Given problem a: Change "auxiliary files" to "asset files" in the note on kwcoco image assets, and give the passage between "- The old term" and "the image dictionary.", inclusive.

Text extract:
-------------------------

NOTE:
We are working on improving terminology and data structures when discussing this topic. Not all documentation may be up to date. There are several things to be aware of.
- Moving forward we may replace the word "Space" with "View"
- The old term is "Auxiliary", which is being replaced with "Asset"
- "Assets" are currently (as of 0.7.5) stored as part of the Image table, but we will likely move them to their own Asset table in the future.
Recall that kwcoco has a list of image dictionaries. Each image may contain a "video_id" that references a video sequence it is part of. Each image can contain multiple auxiliary-images (i.e. assets).
In the common case, images do not contain any auxiliary / asset files. Assets (or auxiliary files) are mainly used in multispectral or multimodal datasets. If an image has auxiliary files, these will be stored as a list of auxiliary dictionaries in the image dictionary.
For example a multispectral video with may look like this:
"videos": [ { "name": "TheVideoName", "width": 300, "height": 400 }, ] "images": [ { "name": "TheImageName", "width": 600, "height": 800, "video_id": 1, "frame_index": 0, "warp_img_to_vid": {"scale": 0.5}, "assets": [ { "file_name": "band1.tif", "warp_aux_to_img": {"scale": 2.0}, "width": 300, "height": 400 "channels": "band1", "num_bands": 1, }, { "file_name": "band2.tif", "warp_aux_to_img": {"scale": 1.0}, "channels": "band2", "num_bands": 1, }, ], }, ]
A rgb-video with no assets with may look like this:
"videos": [ { "name": "TheVideoName", "width": 300, "height": 400 }, ] "images": [ { "name": "TheImageName", "width": 600, "height": 800, "video_id": 1, "frame_index": 0, "warp_img_to_vid": {"scale": 0.5}, "file_name": "images/the_image.jpg" "channels": "r|g|b", "num_bands": 3, }, ]
There are 3 coordinate spaces that we are concerned about in kwcoco.

-------------------------

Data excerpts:
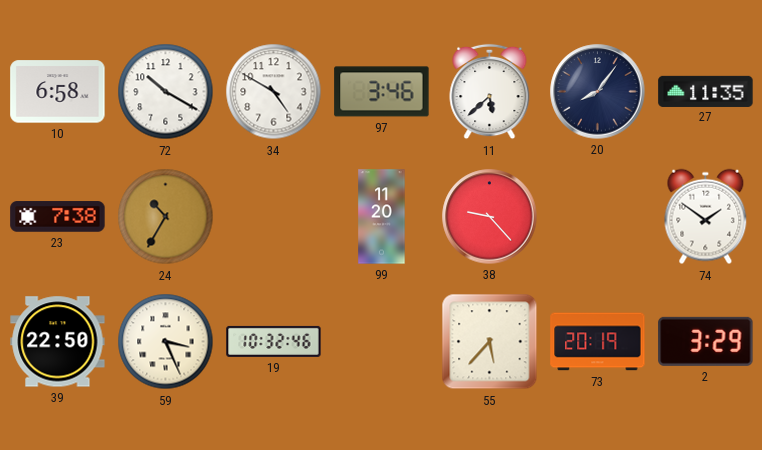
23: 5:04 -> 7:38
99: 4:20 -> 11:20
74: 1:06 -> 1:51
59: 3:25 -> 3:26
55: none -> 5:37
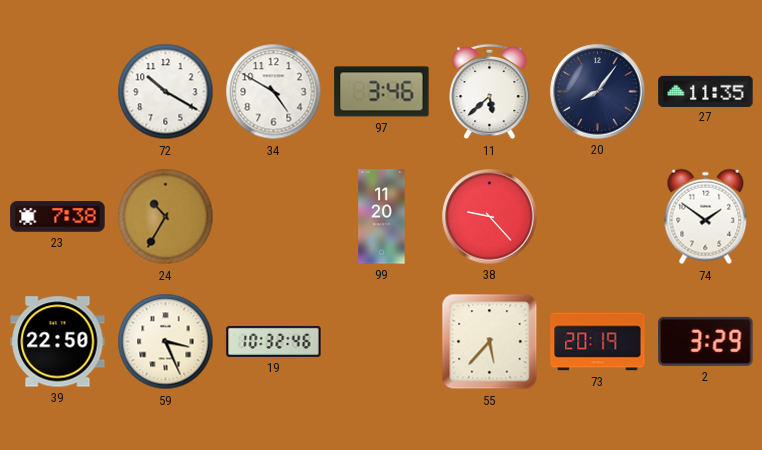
10: 6:58 -> none
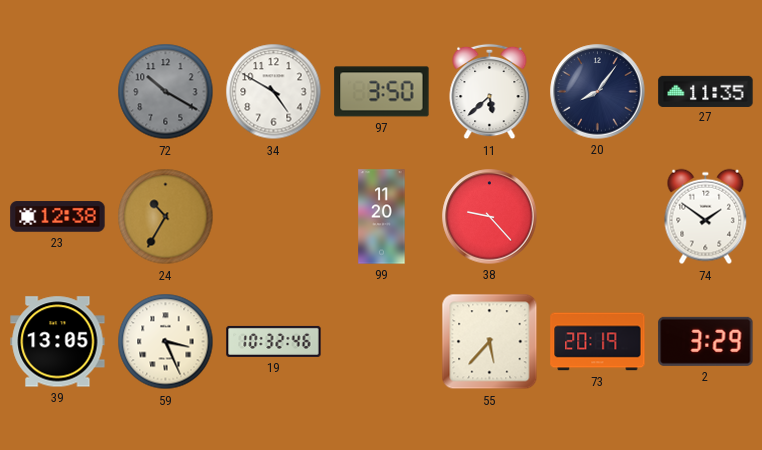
72 dial: white -> grey
97: 3:46 -> 3:50
23: 7:38 -> 12:38
39: 22:50 -> 13:05
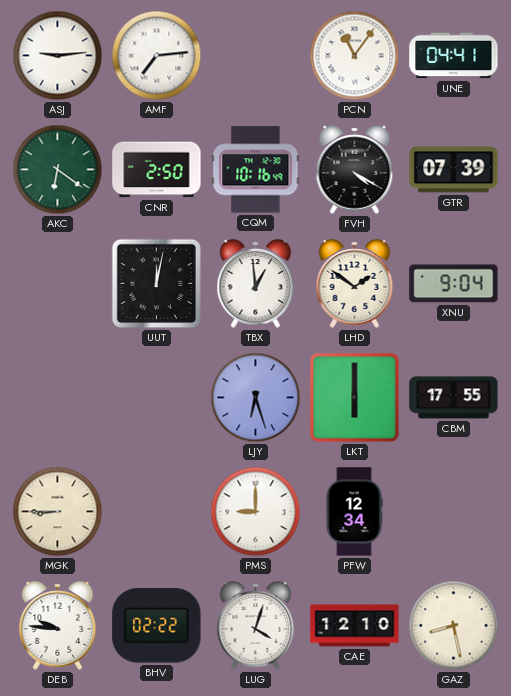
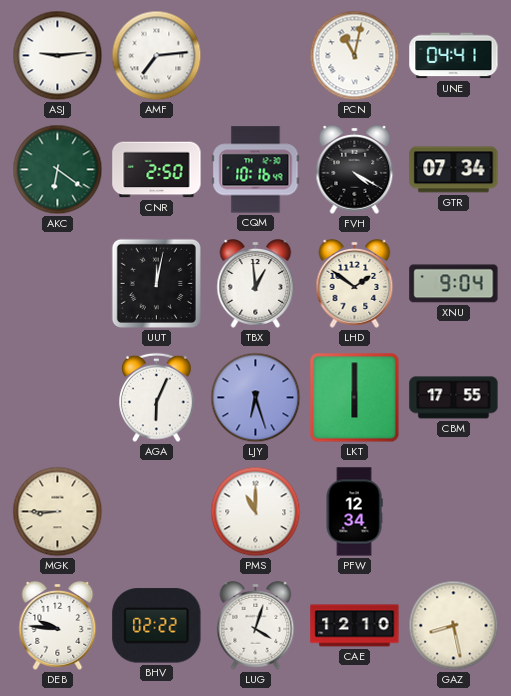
PCN: 11:06 -> 11:02
GTR: 07:39 -> 07:34
AGA: none -> 6:04
PMS: 9:00 -> 11:00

-------------------------

Given problem b: Lay out every line of the clock wall listing as a Markdown table with the columns Row and Entry, skipping blank lines. Leave the pictures out of the answer.

Task answer a:
- The old term is "Auxiliary", which is being replaced with "Asset"
- "Assets" are currently (as of 0.7.5) stored as part of the Image table, but we will likely move them to their own Asset table in the future.
Recall that kwcoco has a list of image dictionaries. Each image may contain a "video_id" that references a video sequence it is part of. Each image can contain multiple auxiliary-images (i.e. assets).
In the common case, images do not contain any auxiliary / asset files. Assets (or asset files) are mainly used in multispectral or multimodal datasets. If an image has asset files, these will be stored as a list of auxiliary dictionaries in the image dictionary.

Task answer b:
| Row | Entry |
|---|---|
| 1 | 23: 5:04 -> 7:38 |
| 2 | 99: 4:20 -> 11:20 |
| 3 | 74: 1:06 -> 1:51 |
| 4 | 59: 3:25 -> 3:26 |
| 5 | 55: none -> 5:37 |
| 6 | 10: 6:58 -> none |
| 7 | 72 dial: white -> grey |
| 8 | 97: 3:46 -> 3:50 |
| 9 | 23: 7:38 -> 12:38 |
| 10 | 39: 22:50 -> 13:05 |
| 11 | PCN: 11:06 -> 11:02 |
| 12 | GTR: 07:39 -> 07:34 |
| 13 | AGA: none -> 6:04 |
| 14 | PMS: 9:00 -> 11:00 |